There was a second that blew past the slow pace of a fast life – a second in which wants vanished, love faded, wounds healed and space folded unto itself as a smooth, unending expanse of all existence. In that second, the bucket tipped over and emptied itself, to be reborn as an empty shell again. I’m in my infancy, there is no meaning to purpose, existence; even meaning has no meaning. I’m empty and open wide, blown with the wind, moved by a silent whisper and infused with a melody that threatens to fill me to the brim and overflow my entire being.
One moment you’re overly conscious of your existence, painfully aware of each rasping breath you take after smoking too many cigarettes, the silent assimilation of energy inside your core, the relentless exploration of every inch of your mind like the impatient, hungry tongue of a lover snaking into your mouth. The next moment you’re fleeing down the highway with your headlight buddies – joyful, fleeting, racing, dancing, snowballing, zooming into the welcoming darkness, the end of the tunnel, the eternally evasive shadow, the very purpose of your existence.

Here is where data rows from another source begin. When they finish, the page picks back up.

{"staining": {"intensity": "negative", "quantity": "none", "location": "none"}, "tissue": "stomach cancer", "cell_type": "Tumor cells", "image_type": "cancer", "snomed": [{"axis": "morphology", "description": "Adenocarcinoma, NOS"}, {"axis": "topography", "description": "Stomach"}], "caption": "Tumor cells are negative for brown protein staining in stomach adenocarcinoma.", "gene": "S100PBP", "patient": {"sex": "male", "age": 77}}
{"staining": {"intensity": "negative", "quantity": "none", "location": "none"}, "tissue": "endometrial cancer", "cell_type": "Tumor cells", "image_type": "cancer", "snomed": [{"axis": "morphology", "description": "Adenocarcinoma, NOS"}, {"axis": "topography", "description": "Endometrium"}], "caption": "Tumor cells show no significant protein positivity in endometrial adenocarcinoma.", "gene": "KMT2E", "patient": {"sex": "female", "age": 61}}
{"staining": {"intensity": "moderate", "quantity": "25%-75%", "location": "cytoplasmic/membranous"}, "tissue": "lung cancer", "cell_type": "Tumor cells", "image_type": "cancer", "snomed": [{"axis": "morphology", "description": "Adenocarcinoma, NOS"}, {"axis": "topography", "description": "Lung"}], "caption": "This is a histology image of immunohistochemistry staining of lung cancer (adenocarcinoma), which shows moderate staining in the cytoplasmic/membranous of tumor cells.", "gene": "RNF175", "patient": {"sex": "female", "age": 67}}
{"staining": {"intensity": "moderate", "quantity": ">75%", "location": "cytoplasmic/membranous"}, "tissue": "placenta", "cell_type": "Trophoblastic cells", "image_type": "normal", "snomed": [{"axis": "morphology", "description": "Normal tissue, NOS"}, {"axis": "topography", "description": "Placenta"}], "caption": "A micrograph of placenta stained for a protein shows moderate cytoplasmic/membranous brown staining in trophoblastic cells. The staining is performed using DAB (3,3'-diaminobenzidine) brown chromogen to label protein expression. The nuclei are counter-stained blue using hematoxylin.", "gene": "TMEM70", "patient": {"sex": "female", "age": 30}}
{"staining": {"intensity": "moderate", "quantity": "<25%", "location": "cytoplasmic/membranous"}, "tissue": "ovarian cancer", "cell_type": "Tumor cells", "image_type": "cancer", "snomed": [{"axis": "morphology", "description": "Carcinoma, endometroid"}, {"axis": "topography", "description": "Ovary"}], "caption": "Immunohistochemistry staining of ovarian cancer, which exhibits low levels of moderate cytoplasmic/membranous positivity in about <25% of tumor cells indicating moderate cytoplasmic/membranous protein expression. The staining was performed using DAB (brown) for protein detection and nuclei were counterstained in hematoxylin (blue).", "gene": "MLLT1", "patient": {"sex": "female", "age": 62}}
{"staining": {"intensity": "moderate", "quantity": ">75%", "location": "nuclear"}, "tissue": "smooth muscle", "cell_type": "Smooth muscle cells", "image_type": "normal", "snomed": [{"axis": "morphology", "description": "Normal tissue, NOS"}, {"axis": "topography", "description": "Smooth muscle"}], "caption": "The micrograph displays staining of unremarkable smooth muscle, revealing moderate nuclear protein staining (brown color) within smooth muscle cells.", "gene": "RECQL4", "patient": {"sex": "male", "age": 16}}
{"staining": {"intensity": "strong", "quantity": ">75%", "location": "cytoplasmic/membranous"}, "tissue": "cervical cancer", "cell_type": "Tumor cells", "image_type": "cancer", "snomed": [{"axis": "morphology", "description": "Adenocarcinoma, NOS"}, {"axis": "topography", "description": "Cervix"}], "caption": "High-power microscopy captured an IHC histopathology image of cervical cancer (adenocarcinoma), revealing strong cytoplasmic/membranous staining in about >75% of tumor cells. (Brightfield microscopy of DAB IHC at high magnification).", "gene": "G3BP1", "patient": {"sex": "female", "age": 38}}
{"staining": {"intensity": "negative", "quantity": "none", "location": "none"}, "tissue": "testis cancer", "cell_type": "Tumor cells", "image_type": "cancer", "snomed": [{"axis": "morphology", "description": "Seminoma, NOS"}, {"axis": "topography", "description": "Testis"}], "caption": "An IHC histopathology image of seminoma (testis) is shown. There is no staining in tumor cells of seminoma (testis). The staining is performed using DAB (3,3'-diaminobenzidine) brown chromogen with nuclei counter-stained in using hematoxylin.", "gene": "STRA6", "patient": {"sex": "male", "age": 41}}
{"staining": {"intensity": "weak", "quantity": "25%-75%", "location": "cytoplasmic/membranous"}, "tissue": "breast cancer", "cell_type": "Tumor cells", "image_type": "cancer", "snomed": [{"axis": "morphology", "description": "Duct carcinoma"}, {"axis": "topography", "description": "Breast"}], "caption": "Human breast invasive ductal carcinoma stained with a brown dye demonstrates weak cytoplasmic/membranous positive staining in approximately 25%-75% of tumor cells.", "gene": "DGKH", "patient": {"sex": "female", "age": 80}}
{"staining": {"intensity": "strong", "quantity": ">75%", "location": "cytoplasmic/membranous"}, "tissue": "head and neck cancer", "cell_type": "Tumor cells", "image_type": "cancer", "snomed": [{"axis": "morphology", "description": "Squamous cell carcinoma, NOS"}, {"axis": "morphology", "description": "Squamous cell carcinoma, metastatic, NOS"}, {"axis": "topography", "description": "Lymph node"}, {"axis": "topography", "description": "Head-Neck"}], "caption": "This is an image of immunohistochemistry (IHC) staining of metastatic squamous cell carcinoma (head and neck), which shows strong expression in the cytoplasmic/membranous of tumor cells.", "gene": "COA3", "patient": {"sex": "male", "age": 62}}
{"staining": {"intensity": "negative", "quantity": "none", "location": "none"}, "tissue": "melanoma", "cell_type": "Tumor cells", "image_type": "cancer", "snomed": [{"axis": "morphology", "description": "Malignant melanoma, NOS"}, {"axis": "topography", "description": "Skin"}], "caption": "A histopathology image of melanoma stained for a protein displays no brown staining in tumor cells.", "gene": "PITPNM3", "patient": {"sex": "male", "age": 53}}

And here I am, lost within the madness of it all. I’ve begun writing poetry and composing songs in my sleep that are beyond beautiful, and which I cannot recollect when my transcendent presence ends and the corporeal one begins. And still I persist, bound ever so strongly and grappling with the half of me that belongs in the otherworld, haunted by the daunting lights blinking to glory at dusk and the spirits beckoning me with promises of peace.
I’ve been a recluse. I’ve gone into hiding to avoid dealing with all the messes I’ve created and separated and untangled and hung out there to dry in the sun. It’s not healing, it’s not meditation, it’s not even a break from writing I’m simply lying alive waiting for the darkness that was once my friend. Depression seems to hit and miss me by one person. I’m jealous of the hopelessness I see in other people’s eyes. I want my edge back. We were good together – a good combo, like burger and fries, like cigarettes and coffee, like masturbation and death fantasies. No, maybe not that last one. It’s so easy to want to die, it’s so easy to wipe out like a lonely little flame fluttering in the wind. I wanted to be a limerick, a dirty joke, an old ditty that plays on the radio, the tip of an iceberg. Now I know, I’m a ballad of woe, a cross between Dostoevsky and Tolstoy, and water – just water on which other things can float and rise to the surface. I almost didn’t put these thoughts into words because when I do, I become the writer, I give weight to my own existence. But finally I am leaning towards the hopeful, gravitating towards the light and contemplating the burden of those with a weightless existence. It seems like a good beginning on the path towards the end.